Condo, co-op, investment sales

Condo Vs. Co-Op: What’s the difference?

Lower East Side Real Estate

This is one of the frequent questions I get from new investors and home buyers: “What is the difference between a co-op and a condo?”

Below is a handy cheat sheet which will help clarify the most important differences, and help you choose what is best for your situation.

CONDO

CO-OP

GENERAL:
Condominiums are multi-unit buildings with privately owned residences and shared common areas. Condominiums are classified as real property, meaning that buyers own the deeds to their individual apartment.
GENERAL:
When you buy into a co-op, you become a shareholder in a corporation that owns the property. As a shareholder, you are entitled to exclusive use of a housing unit in the building.
OWNERSHIP:
Condo owners are considered owners of “real property” and have an actual deed for their unit.
OWNERSHIP:
A co-op association — a corporation consisting of all the owner/shareholders — owns the entire building, including all of the individual units.
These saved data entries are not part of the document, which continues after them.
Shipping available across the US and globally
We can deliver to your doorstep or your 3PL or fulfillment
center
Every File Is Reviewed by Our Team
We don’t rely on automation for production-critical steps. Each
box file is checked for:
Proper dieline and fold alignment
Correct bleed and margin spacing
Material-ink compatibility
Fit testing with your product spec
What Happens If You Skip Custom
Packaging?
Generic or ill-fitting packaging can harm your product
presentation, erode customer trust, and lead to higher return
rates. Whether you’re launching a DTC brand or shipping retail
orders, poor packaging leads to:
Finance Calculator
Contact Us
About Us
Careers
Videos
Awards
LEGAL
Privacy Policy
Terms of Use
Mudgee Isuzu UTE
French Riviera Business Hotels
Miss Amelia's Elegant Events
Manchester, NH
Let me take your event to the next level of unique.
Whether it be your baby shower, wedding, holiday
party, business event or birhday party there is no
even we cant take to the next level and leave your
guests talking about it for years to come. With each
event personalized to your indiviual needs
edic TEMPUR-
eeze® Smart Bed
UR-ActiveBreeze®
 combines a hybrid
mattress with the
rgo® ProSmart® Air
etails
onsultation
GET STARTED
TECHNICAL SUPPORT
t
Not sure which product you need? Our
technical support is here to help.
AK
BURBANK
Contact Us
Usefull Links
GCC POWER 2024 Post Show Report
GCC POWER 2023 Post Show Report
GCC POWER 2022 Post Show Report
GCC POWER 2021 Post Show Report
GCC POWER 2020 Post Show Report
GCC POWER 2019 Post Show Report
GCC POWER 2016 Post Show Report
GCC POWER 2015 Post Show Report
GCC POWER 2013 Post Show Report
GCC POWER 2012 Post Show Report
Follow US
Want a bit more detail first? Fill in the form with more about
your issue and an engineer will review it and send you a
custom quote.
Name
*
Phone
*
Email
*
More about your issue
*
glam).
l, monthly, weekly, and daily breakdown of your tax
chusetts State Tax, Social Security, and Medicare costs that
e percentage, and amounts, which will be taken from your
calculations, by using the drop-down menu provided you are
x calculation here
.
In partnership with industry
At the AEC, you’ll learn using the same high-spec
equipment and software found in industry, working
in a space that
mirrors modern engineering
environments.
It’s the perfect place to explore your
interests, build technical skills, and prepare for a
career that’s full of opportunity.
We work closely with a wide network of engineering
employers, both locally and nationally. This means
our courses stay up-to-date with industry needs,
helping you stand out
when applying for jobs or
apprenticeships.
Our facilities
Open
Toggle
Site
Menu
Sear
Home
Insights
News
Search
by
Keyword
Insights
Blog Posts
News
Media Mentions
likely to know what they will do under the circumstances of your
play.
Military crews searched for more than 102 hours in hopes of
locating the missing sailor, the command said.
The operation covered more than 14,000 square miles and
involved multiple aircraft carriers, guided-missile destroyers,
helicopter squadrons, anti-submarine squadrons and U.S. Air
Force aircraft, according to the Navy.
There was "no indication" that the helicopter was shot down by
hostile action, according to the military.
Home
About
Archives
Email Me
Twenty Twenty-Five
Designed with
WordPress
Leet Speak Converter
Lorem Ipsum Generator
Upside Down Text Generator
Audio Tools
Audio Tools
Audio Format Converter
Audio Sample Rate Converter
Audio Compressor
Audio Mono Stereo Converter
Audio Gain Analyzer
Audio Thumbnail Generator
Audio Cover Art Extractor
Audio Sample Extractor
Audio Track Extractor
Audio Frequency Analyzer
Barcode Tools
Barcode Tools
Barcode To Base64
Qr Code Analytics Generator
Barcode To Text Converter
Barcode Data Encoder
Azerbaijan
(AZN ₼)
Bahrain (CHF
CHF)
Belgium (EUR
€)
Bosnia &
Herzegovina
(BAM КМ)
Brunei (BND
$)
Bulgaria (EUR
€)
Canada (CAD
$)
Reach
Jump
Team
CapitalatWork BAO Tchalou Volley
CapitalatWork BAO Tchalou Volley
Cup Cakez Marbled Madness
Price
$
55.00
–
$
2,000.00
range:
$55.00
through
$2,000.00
Owners receive a proprietary lease for their unit in the building, entitling them to reside in the unit
MONTHLY FEES:
Owners have responsibly to pay their own real estate taxes and their share of the common charges for the expenses to maintain and operate the common areas.
MONTHLY FEES:
Co-op owners pay monthly maintenance to the building corporation for items such as the expenses of maintaining and operating the building property, property taxes and the underlying mortgage on the building (if any).
CLOSING COSTS:
Buyers have additional closing costs for “mortgage recording taxes” (generally between 1.8% and 1.925% of the loan amount), title insurance and “flip tax” (1% of any property over $1million).
CLOSING COSTS:
Co-ops traditionally do not have the same closing fee requirements as condos.
FINANCING:
Generally a minimum 10% down payment.
FINANCING:
Generally a minimum 20% down payment.
SUBLETTING:
Condo boards are generally not strict about renting out your unit.
SUBLETTING:
Each co-op association varies, but generally after a period of time, subletting is permitted.
SCREENING:
Condo boards are traditionally less demanding compared to co-ops boards.
SCREENING:
Co-op boards have a rigorous and often lengthy application process and are generally stricter about their financial requirements.
IS A CONDO RIGHT FOR YOU?
Condos are thought to be a good choice for short term investors and first-time home buyers because of  the straightforward approval process, lower down payments, and ability to more freely rent out the unit.
IS A CO-OP RIGHT FOR YOU?
Co-ops are thought to be a good choice for long-term owners because the board approval process ensures financially sound and respectable buyers, and there is less transition in the building because of fewer renters.